> [EXERCISE GOAL]: What's needed is a word-for-word retyping of the entries below, pictures omitted.

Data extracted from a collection
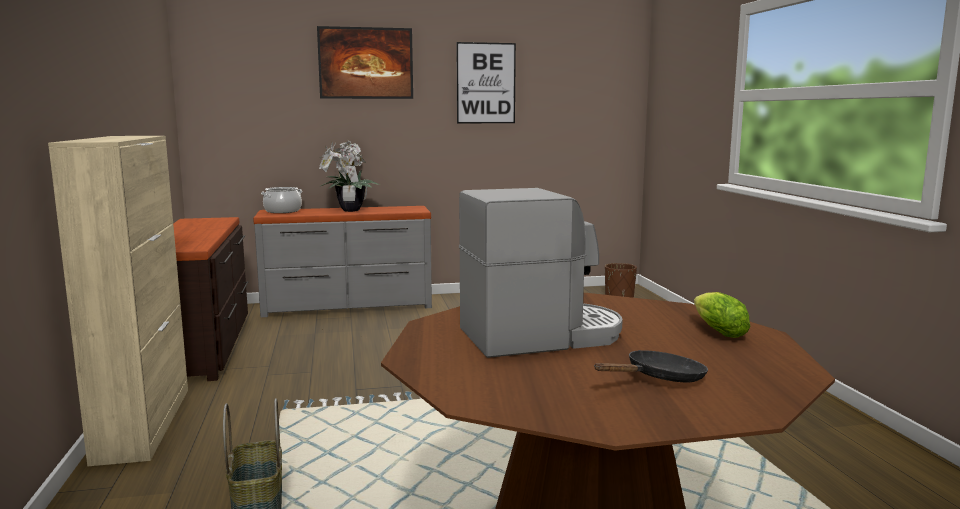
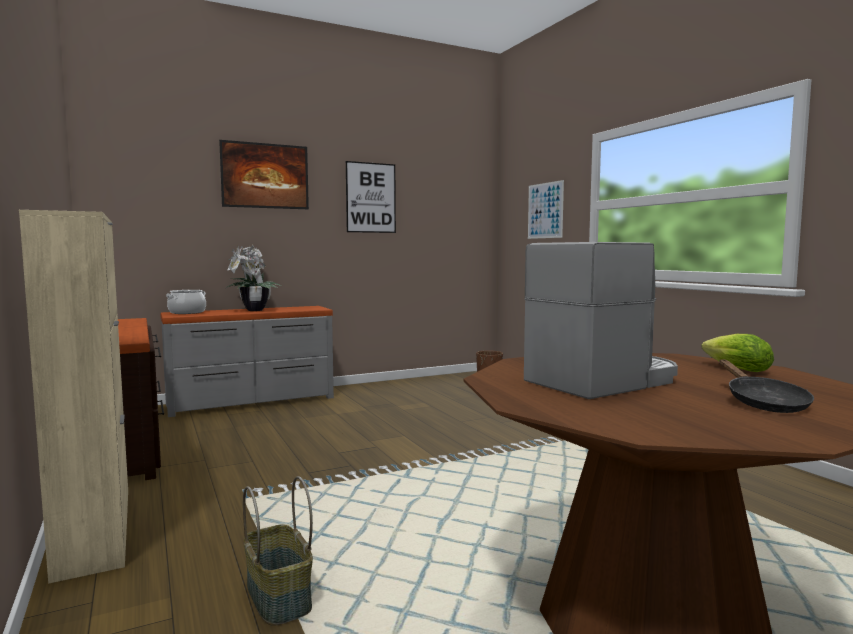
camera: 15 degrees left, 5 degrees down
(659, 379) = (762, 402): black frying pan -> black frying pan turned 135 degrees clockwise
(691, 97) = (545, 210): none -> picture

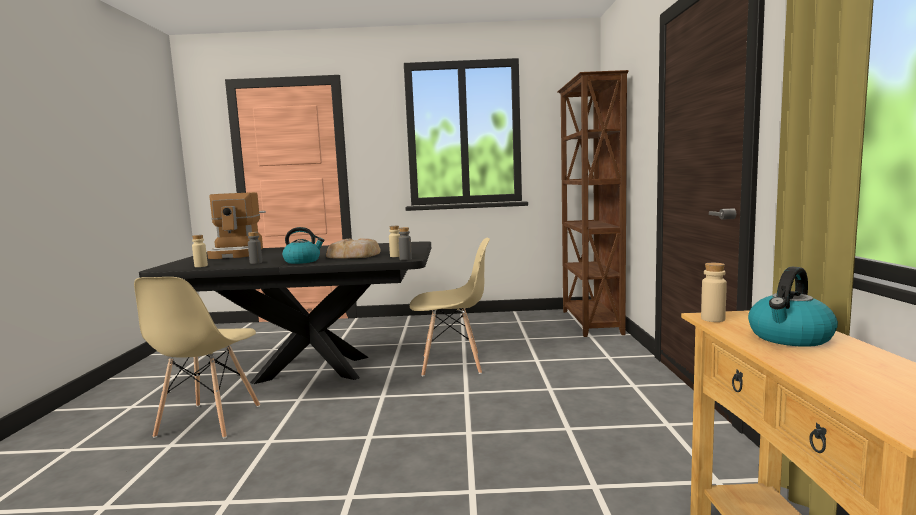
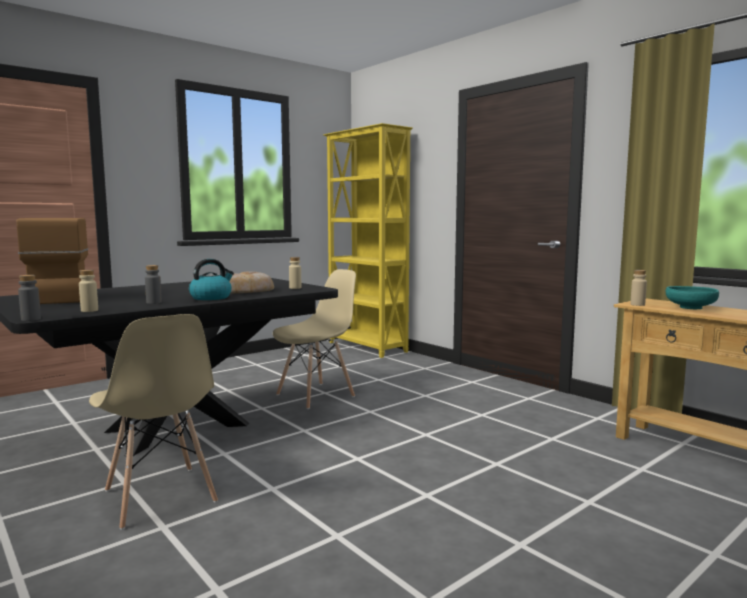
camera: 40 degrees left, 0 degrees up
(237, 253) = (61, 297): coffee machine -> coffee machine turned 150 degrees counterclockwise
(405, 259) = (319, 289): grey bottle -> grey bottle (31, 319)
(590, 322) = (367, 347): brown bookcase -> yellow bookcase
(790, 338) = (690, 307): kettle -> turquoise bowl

> [TASK RESPONSE]:
camera: 15 degrees left, 5 degrees down
(659, 379) = (762, 402): black frying pan -> black frying pan turned 135 degrees clockwise
(691, 97) = (545, 210): none -> picture

camera: 40 degrees left, 0 degrees up
(237, 253) = (61, 297): coffee machine -> coffee machine turned 150 degrees counterclockwise
(405, 259) = (319, 289): grey bottle -> grey bottle (31, 319)
(590, 322) = (367, 347): brown bookcase -> yellow bookcase
(790, 338) = (690, 307): kettle -> turquoise bowl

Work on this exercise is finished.